Counsel for Danny McNamee, 38, argued that a convicted IRA terrorist was the likely source of many of the prints found on bomb-making equipment.
They said McNamee had served 11 years of a 25-year sentence for a crime he did not commit.
He was jailed in 1987 for conspiracy to cause explosions, which included the car bomb that killed four soldiers and seven horses of the Household Cavalry and injured 17 civilians.
Michael Mansfield QC, counsel for McNamee, said a false picture had been presented of his client at his trial as a "master bomb-maker".
Earlier this month McNamee became the first person convicted of a terrorist offence in England to be freed early under the Good Friday Agreement, when he was released from the Maze Prison in Northern Ireland. His case was the first to be referred to the Court of Appeal by the newly formed Criminal Cases Review Commission, set up to examine potential miscarriages of justice.
Yesterday Mr Mansfield told the court fresh evidence concerning a convicted bomb maker, Desmond Ellis, was now available, which undermined the prosecution case against McNamee and supported his defence. Ellis was the source of a "significant proportion" of the fingerprints found on devices with "explosive significance in the case against the appellant".
McNamee's conviction turned on the discovery of his fingerprints on tape found in two IRA arms dumps and on a battery that survived the Hyde Park explosion.

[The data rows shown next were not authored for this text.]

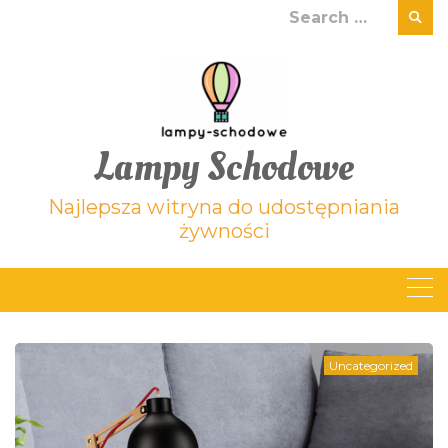
Skip
Search
to
for:
content
Lampy Schodowe
Najlepsza witryna do udostępniania
żywności
Uncategorized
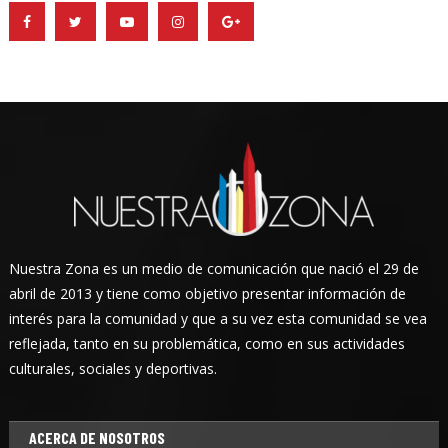
Nuestra Zona es un medio de comunicación que nació el 29 de
abril de 2013 y tiene como objetivo presentar información de
interés para la comunidad y que a su vez esta comunidad se vea
reflejada, tanto en su problemática, como en sus actividades
culturales, sociales y deportivas.
ACERCA DE NOSOTROS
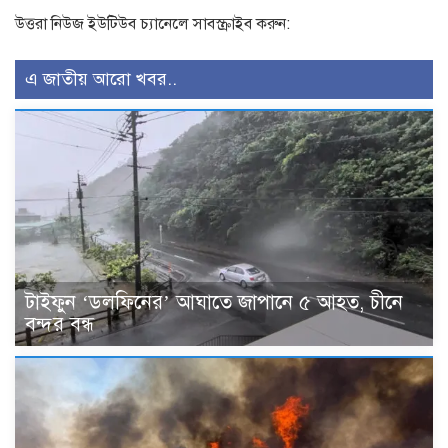
উত্তরা নিউজ ইউটিউব চ্যানেলে সাবস্ক্রাইব করুন:
এ জাতীয় আরো খবর..
টাইফুন ‘ডলফিনের’ আঘাতে জাপানে ৫ আহত, চীনে
বন্দর বন্ধ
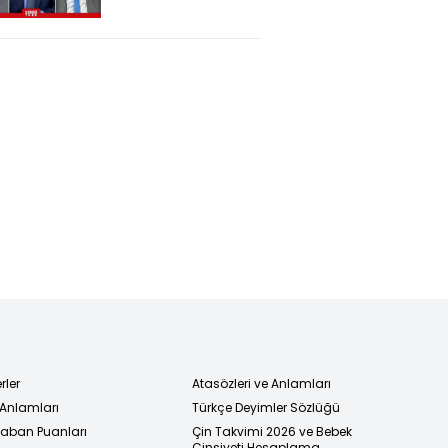
Özgür Özel,
Gürsel Tekin'e
Randevu
Verecek Mi?
rler
Atasözleri ve Anlamları
 Anlamları
Türkçe Deyimler Sözlüğü
 Taban Puanları
Çin Takvimi 2026 ve Bebek
Cinsiyeti Hesaplama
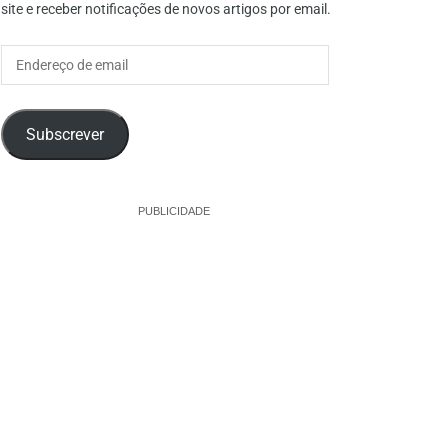
site e receber notificações de novos artigos por email.
Endereço
de
email
Subscrever
PUBLICIDADE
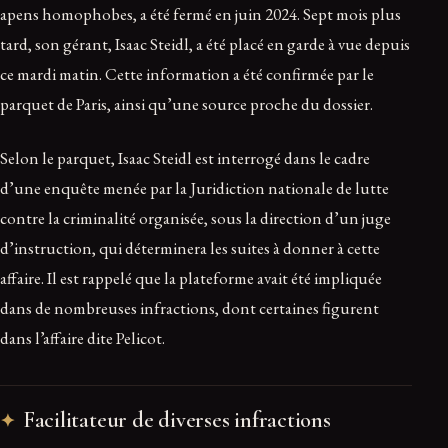
apens homophobes, a été fermé en juin 2024. Sept mois plus
tard, son gérant, Isaac Steidl, a été placé en garde à vue depuis
ce mardi matin. Cette information a été confirmée par le
parquet de Paris, ainsi qu’une source proche du dossier.
Selon le parquet, Isaac Steidl est interrogé dans le cadre
d’une enquête menée par la Juridiction nationale de lutte
contre la criminalité organisée, sous la direction d’un juge
d’instruction, qui déterminera les suites à donner à cette
affaire. Il est rappelé que la plateforme avait été impliquée
dans de nombreuses infractions, dont certaines figurent
dans l’affaire dite Pelicot.
Facilitateur de diverses infractions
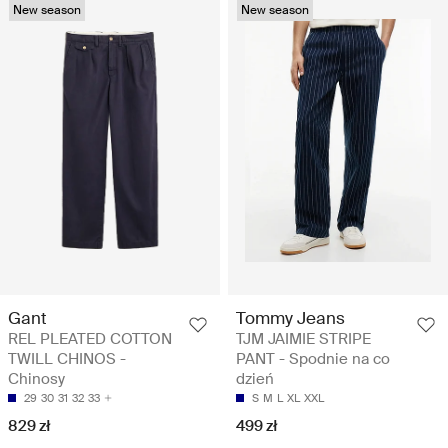
New season
New season
Gant
Tommy Jeans
REL PLEATED COTTON
TJM JAIMIE STRIPE
TWILL CHINOS -
PANT - Spodnie na co
Chinosy
dzień
29
30
31
32
33
S
M
L
XL
XXL
829 zł
499 zł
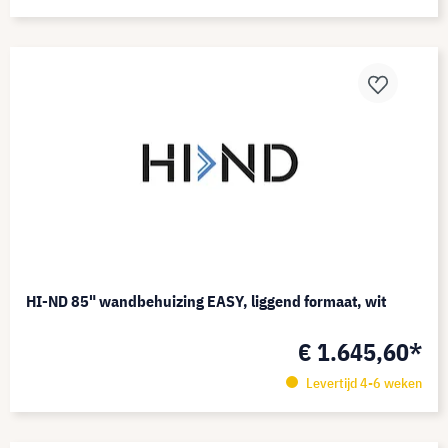
HI-ND 85" wandbehuizing EASY, liggend formaat, wit
€ 1.645,60*
Levertijd 4-6 weken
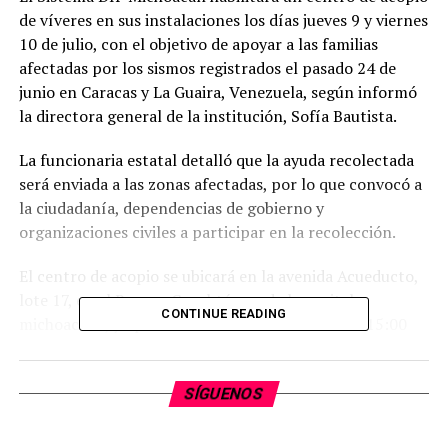
de víveres en sus instalaciones los días jueves 9 y viernes
10 de julio, con el objetivo de apoyar a las familias
afectadas por los sismos registrados el pasado 24 de
junio en Caracas y La Guaira, Venezuela, según informó
la directora general de la institución, Sofía Bautista.
La funcionaria estatal detalló que la ayuda recolectada
será enviada a las zonas afectadas, por lo que convocó a
la ciudadanía, dependencias de gobierno y
organizaciones civiles a participar en la recolección.
El centro de acopio se ubicará en la avenida Acueducto,
lote 17, en el Bosque Cuauhtémoc de la capital
CONTINUE READING
michoacana, y operará en un horario de 09:00 a 15:00
horas.
De acuerdo con la institución, se recibirán artículos de
SÍGUENOS
limpieza, cobijas nuevas, productos de higiene personal
y salud, toallas sanitarias, material de curación, gel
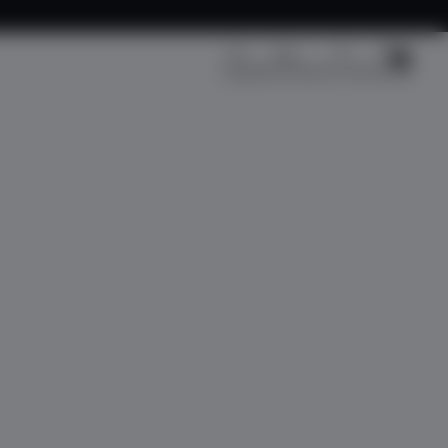
Kargo Takip
Üye Girişi
Sepetim
Fırsat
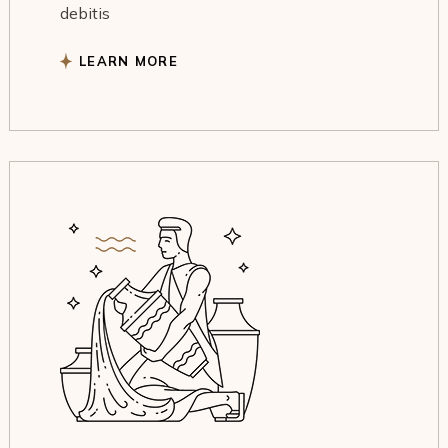
debitis
LEARN MORE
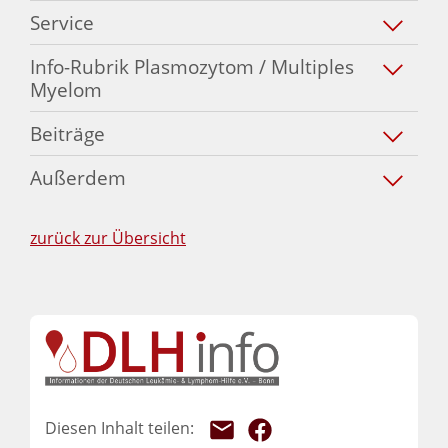
Service
Info-Rubrik Plasmozytom / Multiples
Myelom
Beiträge
Außerdem
zurück zur Übersicht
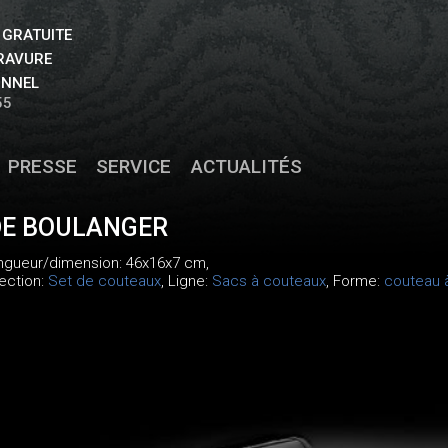
 GRATUITE
GRAVURE
ONNEL
55
PRESSE
SERVICE
ACTUALITÉS
DE BOULANGER
ongueur/dimension: 46x16x7 cm,
lection:
Set de couteaux
, Ligne:
Sacs à couteaux
, Forme:
couteau 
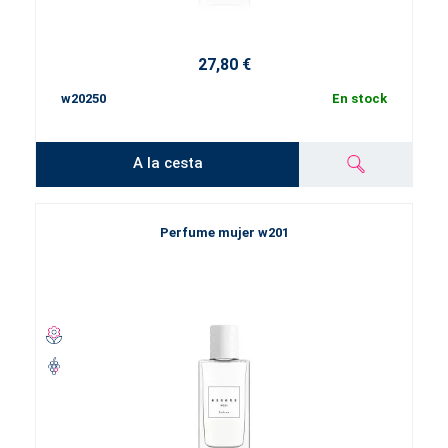
27,80 €
w20250
En stock
A la cesta
Perfume mujer w201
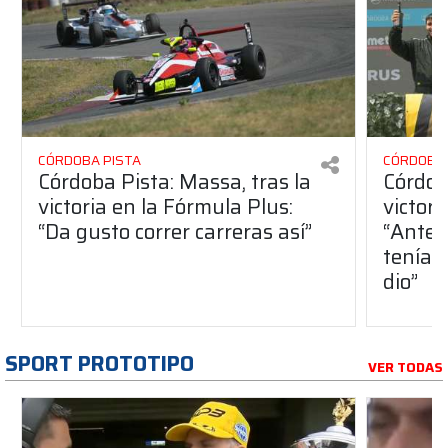
CÓRDOBA PISTA
CÓRDOBA 
Córdoba Pista: Massa, tras la
Córdob
victoria en la Fórmula Plus:
victor
“Da gusto correr carreras así”
“Antes
teníam
dio”
SPORT PROTOTIPO
VER TODAS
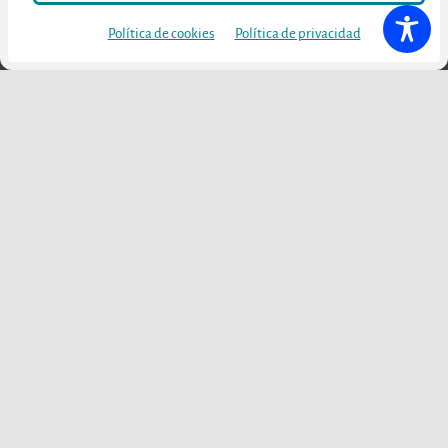
Política de cookies
Política de privacidad
Otras publicaciones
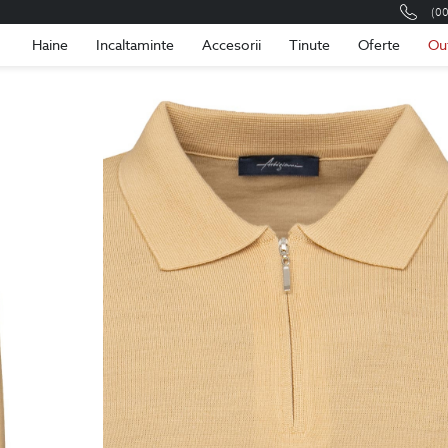
(0
Romania
Roma
Haine
Incaltaminte
Accesorii
Tinute
Oferte
Ou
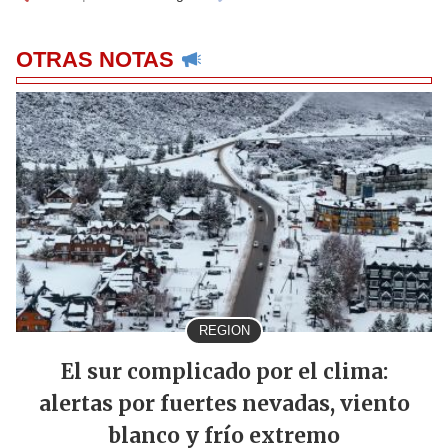
OTRAS NOTAS
REGION
El sur complicado por el clima:
alertas por fuertes nevadas, viento
blanco y frío extremo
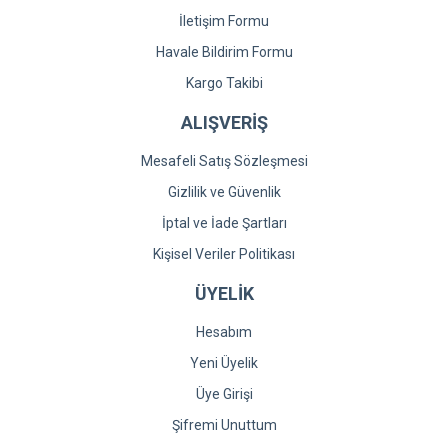
İletişim Formu
Havale Bildirim Formu
Kargo Takibi
ALIŞVERİŞ
Mesafeli Satış Sözleşmesi
Gizlilik ve Güvenlik
İptal ve İade Şartları
Kişisel Veriler Politikası
ÜYELİK
Hesabım
Yeni Üyelik
Üye Girişi
Şifremi Unuttum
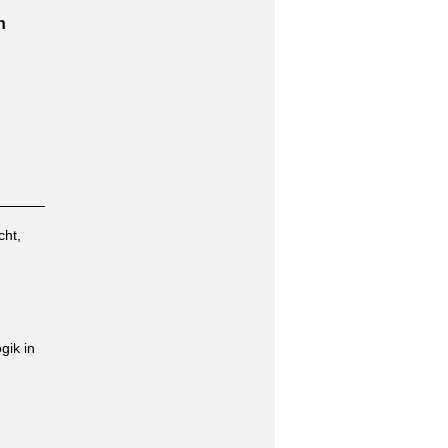
n
cht,
gik in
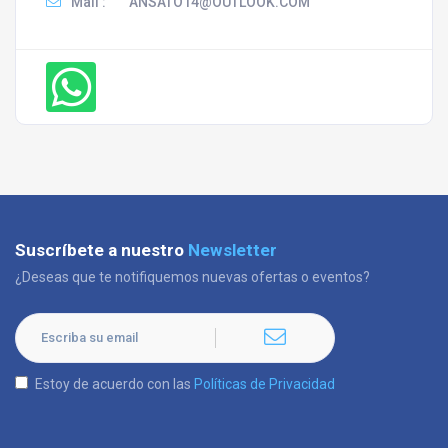
Mail :
ANSATO14@OUTLOOK.COM
Suscríbete a nuestro
Newsletter
¿Deseas que te notifiquemos nuevas ofertas o eventos?
Estoy de acuerdo con las
Políticas de Privacidad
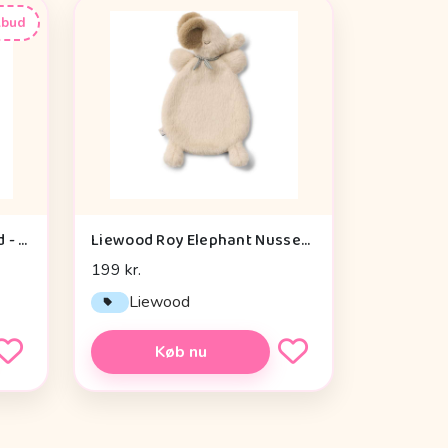
lbud
Liewood Agnete Nusseklud - Rabbit/Peppermint
Liewood Roy Elephant Nusseklud - Mist
199 kr.
Liewood
Køb nu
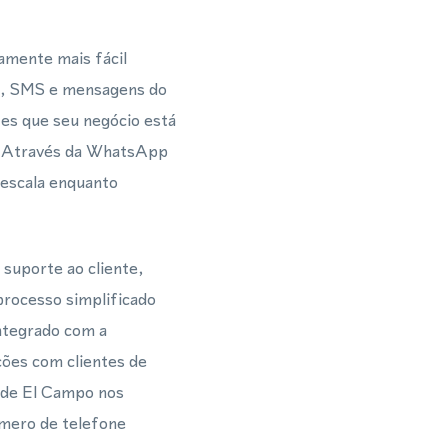
amente mais fácil
as, SMS e mensagens do
es que seu negócio está
o. Através da WhatsApp
 escala enquanto
.
suporte ao cliente,
rocesso simplificado
integrado com a
ões com clientes de
 de El Campo nos
úmero de telefone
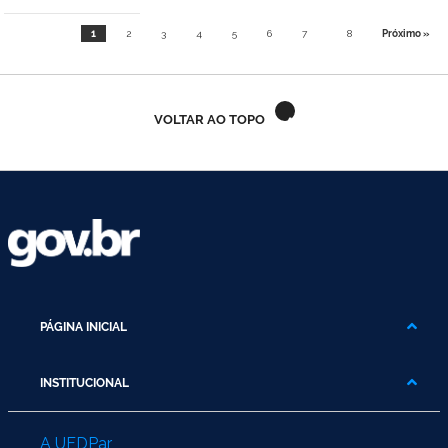
1
2
3
4
5
6
7
8
Próximo »
VOLTAR AO TOPO
PÁGINA INICIAL
INSTITUCIONAL
A UFDPar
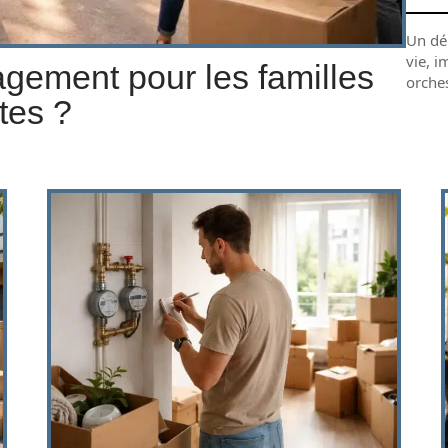
Un dé
vie, 
gement pour les familles
orche
tes ?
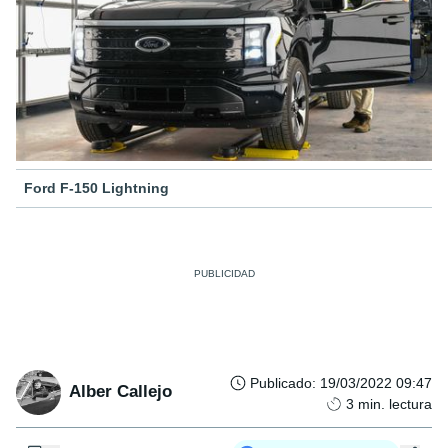
Ford F-150 Lightning
Publicado
:
19/03/2022 09:47
Alber Callejo
3
min. lectura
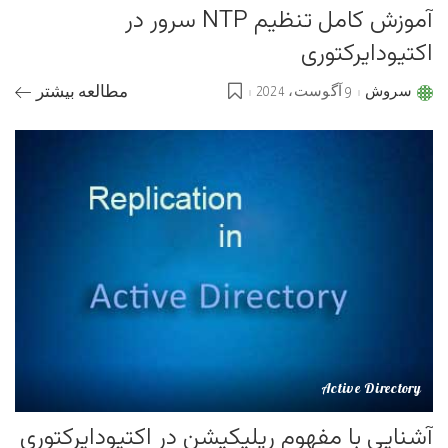
آموزش کامل تنظیم NTP سرور در
اکتیودایرکتوری
سروش
9 آگوست، 2024
مطالعه بیشتر
Posted
by
Active Directory
آشنایی با مفهوم رپلیکیشن در اکتیودایرکتوری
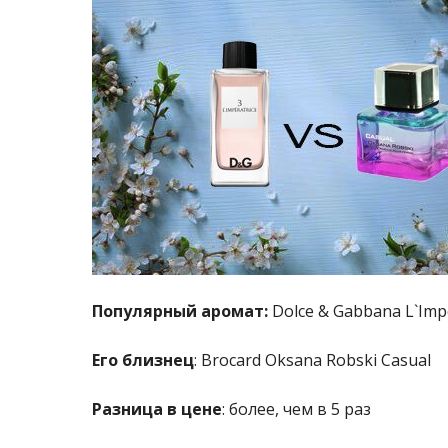
Популярный аромат:
Dolce & Gabbana L`Impe
Его близнец
: Brocard Oksana Robski Casual
Разница в цене
: более, чем в 5 раз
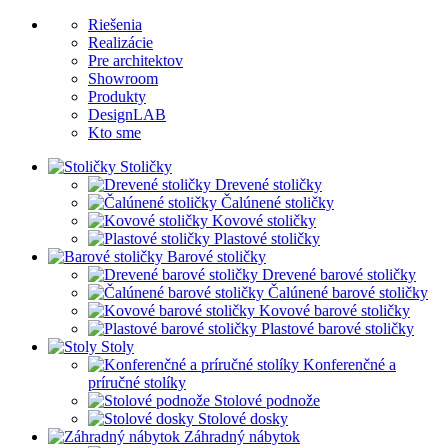
Riešenia
Realizácie
Pre architektov
Showroom
Produkty
DesignLAB
Kto sme
Stoličky
Drevené stoličky
Čalúnené stoličky
Kovové stoličky
Plastové stoličky
Barové stoličky
Drevené barové stoličky
Čalúnené barové stoličky
Kovové barové stoličky
Plastové barové stoličky
Stoly
Konferenčné a
príručné stolíky
Stolové podnože
Stolové dosky
Záhradný nábytok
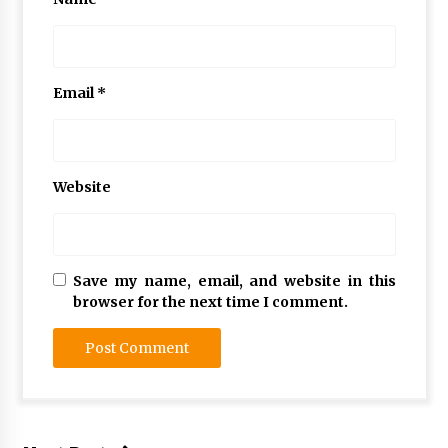
Email
*
Website
Save my name, email, and website in this
browser for the next time I comment.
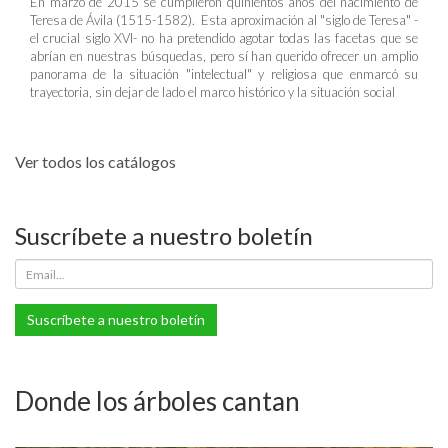
En marzo de 2015 se cumplieron quinientos años del nacimiento de
Teresa de Ávila (1515-1582). Esta aproximación al "siglo de Teresa" -
el crucial siglo XVI- no ha pretendido agotar todas las facetas que se
abrían en nuestras búsquedas, pero sí han querido ofrecer un amplio
panorama de la situación "intelectual" y religiosa que enmarcó su
trayectoria, sin dejar de lado el marco histórico y la situación social
Ver todos los catálogos
Suscríbete a nuestro boletín
Suscríbete a nuestro boletín
Donde los árboles cantan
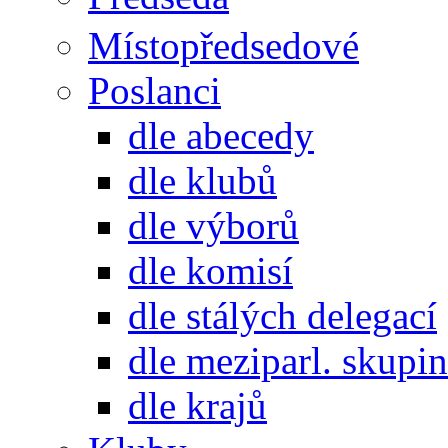
Místopředsedové
Poslanci
dle abecedy
dle klubů
dle výborů
dle komisí
dle stálých delegací
dle meziparl. skupin
dle krajů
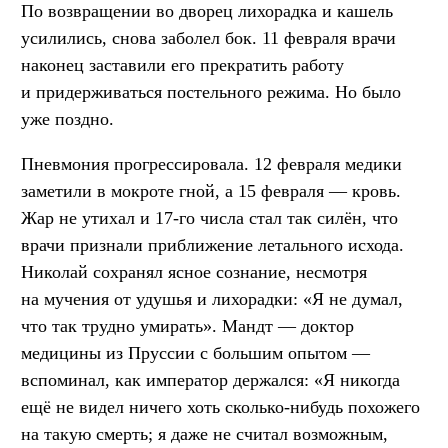
По возвращении во дворец лихорадка и кашель
усилились, снова заболел бок. 11 февраля врачи
наконец заставили его прекратить работу
и придерживаться постельного режима. Но было
уже поздно.
Пневмония прогрессировала. 12 февраля медики
заметили в мокроте гной, а 15 февраля — кровь.
Жар не утихал и 17-го числа стал так силён, что
врачи признали приближение летального исхода.
Николай сохранял ясное сознание, несмотря
на мучения от удушья и лихорадки: «Я не думал,
что так трудно умирать». Мандт — доктор
медицины из Пруссии с большим опытом —
вспоминал, как император держался: «Я никогда
ещё не видел ничего хоть сколько-нибудь похожего
на такую смерть; я даже не считал возможным,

But Mr Mansfield argued that his client's work at an electronics factory where he would have been handling tape and repairing radios that contained similar batteries offers an innocent and more likely explanation for how his prints came to be found.
During the appeal, expert evidence will also be used to argue that the fingerprint recovered from the battery cannot be shown to be that of McNamee.
McNamee, from Crossmaglen, South Armagh, has eight grounds of appeal before the court. Mr Mansfield said the prosecution case against McNamee was "deeply flawed from the beginning".
Unusually, the IRA has issued a statement denying McNamee was a member of its terrorist organisation.